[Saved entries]
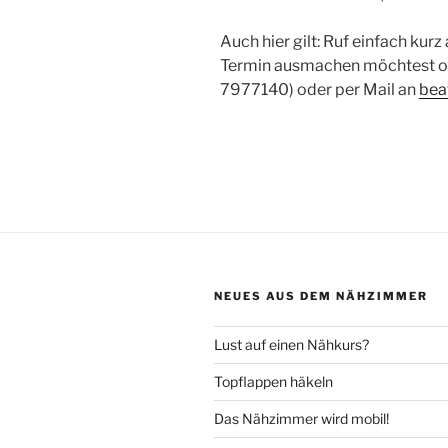
Auch hier gilt: Ruf ein­fach kur
Ter­min aus­ma­chen möch­test od
7977140) oder per Mail an
bea
NEUES AUS DEM NÄHZIMMER
Lust auf einen Nähkurs?
Topflappen häkeln
Das Nähzimmer wird mobil!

Description of the task:
Write out every line of text from the rows above, unchanged and in the same order. Leave out the pictures.

Task result:
Auch hier gilt: Ruf ein­fach kur
Ter­min aus­ma­chen möch­test od
7977140) oder per Mail an
bea
NEUES AUS DEM NÄHZIMMER
Lust auf einen Nähkurs?
Topflappen häkeln
Das Nähzimmer wird mobil!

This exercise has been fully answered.